As proved by Cordonnier et al. [65], there exists an attention matrix $\varphi(\bm{\mathrm{A}}^{(h)})_{k}$ with relative encoding to be $1$ if the bias in convolutional kernels equals to $k-q$ , otherwise $\varphi(\bm{\mathrm{A}}^{(h)})_{k}=0$ . To construct this, we set $\bm{\mathrm{W}}_{key}=\bm{\mathrm{W}}_{qry}=0$ , thus Eqn. (13) only has the last term of $\bm{\mathrm{v}}^{\top}\widehat{\bm{\mathrm{W}}}_{key}\bm{\mathrm{R}}_{k-q}$ .

In the above expression, we set $\widehat{\bm{\mathrm{W}}}_{key}=\bm{\mathrm{I}}$ and assume $(\bm{\mathrm{A}}^{(h)}_{q})_{k}=\bm{\mathrm{v}}^{\top}\bm{\mathrm{R}}_{k-q}=-\alpha||k-q-\Delta||^{2}+\alpha c$ , the softmax operation $\varphi(\bm{\mathrm{A}}^{(h)}_{q})_{k}$ yields $1$ . $\alpha$ and $c$ denotes the coefficient and constant respectively.
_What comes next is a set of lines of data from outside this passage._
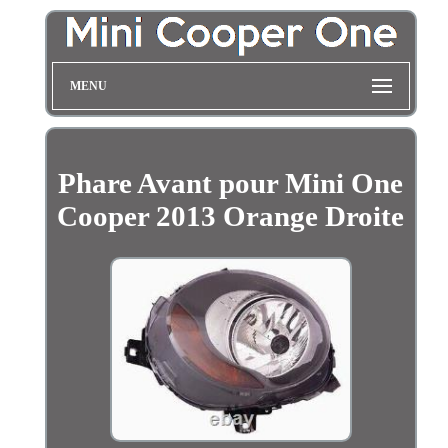
MENU
Phare Avant pour Mini One
Cooper 2013 Orange Droite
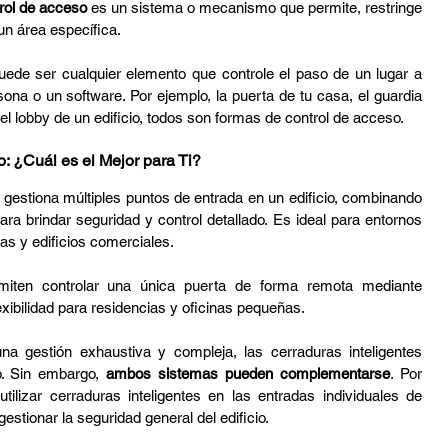
rol de acceso
 es un sistema o mecanismo que permite, restringe 
un área específica.
ede ser cualquier elemento que controle el paso de un lugar a 
ona o un software. Por ejemplo, la puerta de tu casa, el guardia 
el lobby de un edificio, todos son formas de control de acceso.
o: ¿Cuál es el Mejor para Ti?
 gestiona múltiples puntos de entrada en un edificio, combinando 
a brindar seguridad y control detallado. Es ideal para entornos 
as y edificios comerciales.
miten controlar una única puerta de forma remota mediante 
xibilidad para residencias y oficinas pequeñas.
a gestión exhaustiva y compleja, las cerraduras inteligentes 
o. Sin embargo, 
ambos sistemas pueden complementarse
. Por 
ilizar cerraduras inteligentes en las entradas individuales de 
estionar la seguridad general del edificio.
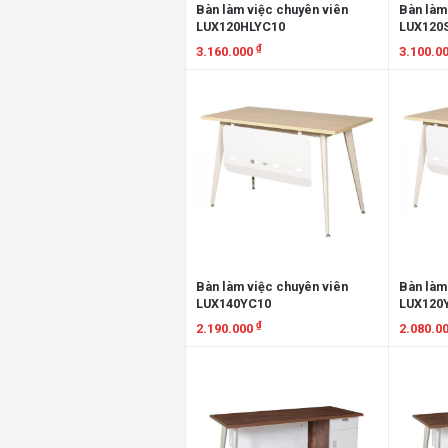
Bàn làm việc chuyên viên
Bàn làm
LUX120HLYC10
LUX120
₫
3.160.000
3.100.0
Xem chi tiết
Xem chi
Bàn làm việc chuyên viên
Bàn làm
LUX140YC10
LUX120
₫
2.190.000
2.080.0
Xem chi tiết
Xem chi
Note that $\Delta_{\{1,2\}}\in\mathbb{Z}^{2}$ denote the biases of x-axis and y-axis direction.

With these values fixed, the limitation of softmax value $\varphi(\bm{\mathrm{A}}^{(h)})_{k}$ could reach $1$ . On the other conditions ( $k-q\neq\Delta$ ), its limitation would be zero. Hence theorem III.1 can be concluded.